THE AFRICA BAZAAR MAGAZINE

February 3, 2020

The Museum of Modern Art’s annual international documentary film festival, Doc Fortnight Festival, will kick-off its 19th season Wednesday, showcasing features and short films from around the world.

Among the filmmakers showcasing their cinema at this year’s Doc Fortnight festival are two Africans—Akosua Adoma Owusu, a Ghanaian-American and Lemohang Jeremiah Mosese, Lesotho-born German director

The filmmakers join a list of other leading filmmakers, including Michael Almereyda, Terence Nance, Denic Cote, Sky Hopinka, Lucretia Martel, Ben Rivers, Lynne Sachs, Kazuhiro Soda, Rogers Ross Williams, and Maya Khoury.

Ms.
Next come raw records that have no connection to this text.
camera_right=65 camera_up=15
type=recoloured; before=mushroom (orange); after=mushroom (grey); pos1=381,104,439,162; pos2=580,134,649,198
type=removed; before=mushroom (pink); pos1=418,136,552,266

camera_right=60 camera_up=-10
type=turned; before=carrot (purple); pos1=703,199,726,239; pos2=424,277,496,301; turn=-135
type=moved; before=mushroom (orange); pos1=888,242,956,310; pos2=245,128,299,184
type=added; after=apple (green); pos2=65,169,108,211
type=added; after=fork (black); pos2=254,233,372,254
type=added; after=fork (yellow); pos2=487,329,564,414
Owusu’s films, a trilogy titled “Welcome to the Jungle” examines blackness and cultural appropriation in pop-culture as well as in the Western society. The trilogy delved into the intricate history of the Afro hair style and other unique black hair styles, as well as paid tributes to black hair stylists and their businesses.
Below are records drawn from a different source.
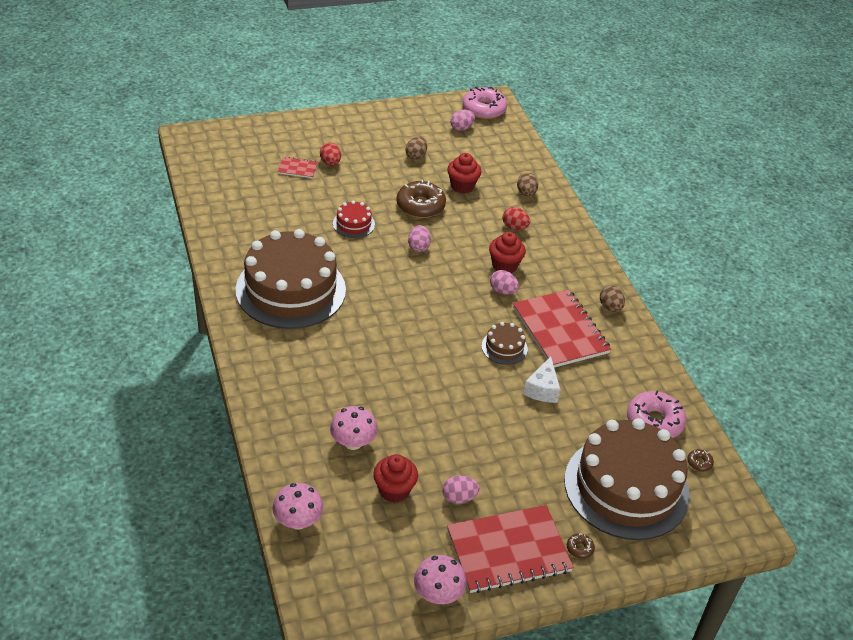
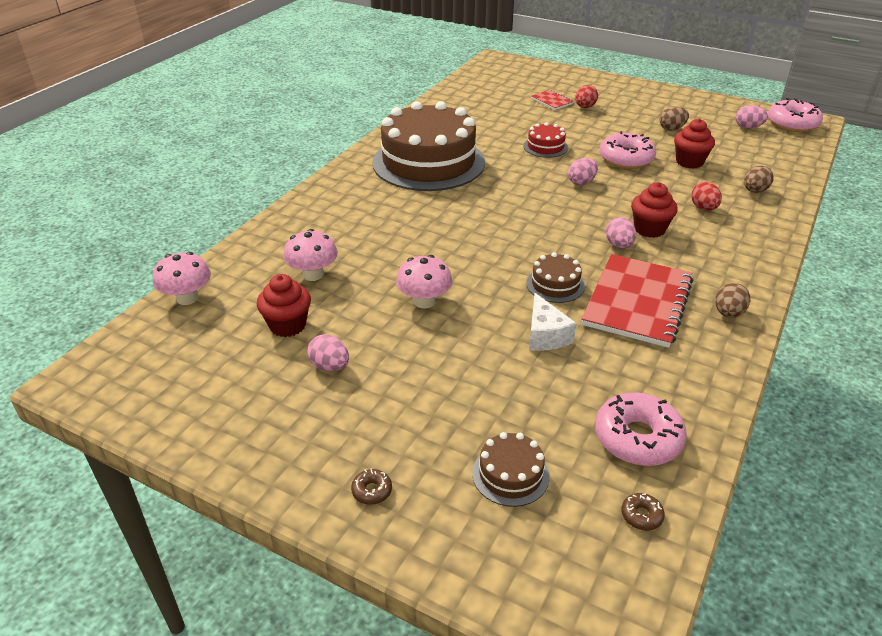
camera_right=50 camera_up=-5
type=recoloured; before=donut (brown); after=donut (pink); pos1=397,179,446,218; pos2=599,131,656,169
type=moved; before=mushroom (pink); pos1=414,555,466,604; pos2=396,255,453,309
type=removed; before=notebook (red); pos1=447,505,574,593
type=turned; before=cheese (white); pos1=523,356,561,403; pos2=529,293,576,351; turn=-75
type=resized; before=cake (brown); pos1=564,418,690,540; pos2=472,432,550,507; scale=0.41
Mr. Mosese’s film,“Mother, I Am Suffocating. This is My Last Film About You” is an elegiac semi-autobiographical film that looks at the double-edged of voluntary human migration and expatriation as well as the rudimentary rage that both can produce. The film also examines the legacies of colonialism and Christianity in Africa.

The festival is organized by Joshua Siegel, curator; with Stergios Dinopoulos, Department of Film at the MoMA and Kathy Brew, Consulting curator.
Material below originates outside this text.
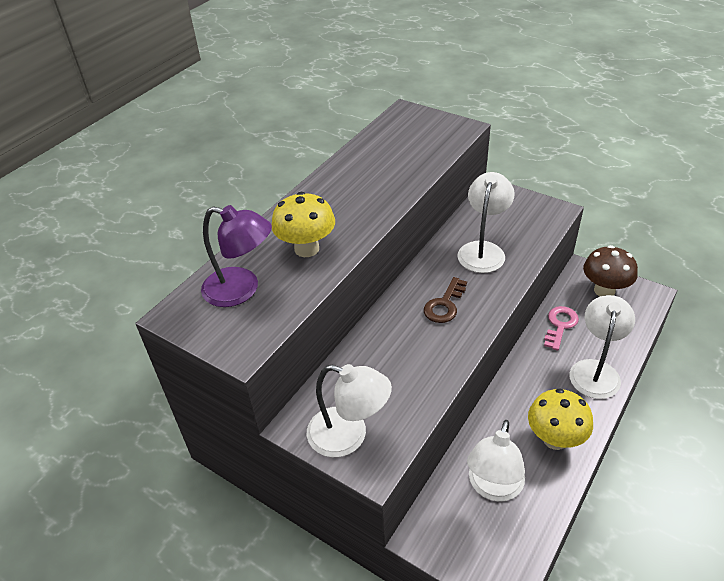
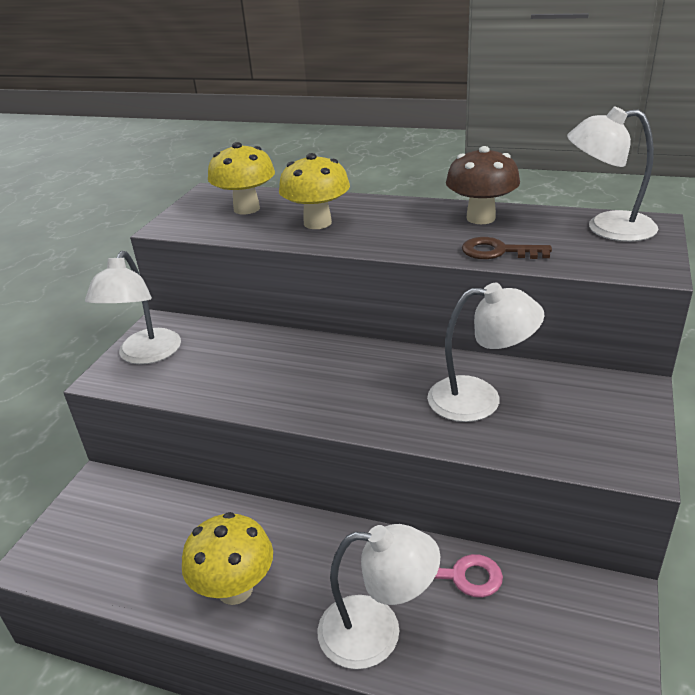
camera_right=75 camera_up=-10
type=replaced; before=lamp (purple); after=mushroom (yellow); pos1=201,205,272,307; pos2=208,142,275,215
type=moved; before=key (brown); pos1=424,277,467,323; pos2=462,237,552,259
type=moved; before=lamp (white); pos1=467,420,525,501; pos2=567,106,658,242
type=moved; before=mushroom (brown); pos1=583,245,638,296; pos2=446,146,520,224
Below are three other films we are looking forward to at the festival:

Narrated by Tilda Swinton, Jane Fonda, Debra Winger, Adjoa Andoh, Kerry Fox, Women Make Film: A New Road Movie through Cinema, 2018, Mark Counsin’s personal journey through more than 120 years of filmmaking by women is not only a magisterial attempt to begin rectifying the wrongs of most history writing, but also a whirlwind celebration of forgotten or under appreciated visionaries like Sarah Maldoror from Angola, Binka Zhelyazkova from Bulgaria, and Margaret Tait from Scotland, told through mesmerizing scenes from their movies.

Overseas, directed by Sung-a Yoon is a disturbing look at a training center for Filipino women who are leaving their own young children and elderly parents to become domestic maids and nannies abroad, principally in Asia and the Middle East. through role-playing exercises, the woman must confront the prospect of sexual assault, verbal abude and virtual enslavement n the homes where they will work

Umbilical– directed by Danski Tang (short film) explores how her mother’s abusive marriage shaped her won experiences as a child at a boarding school in China.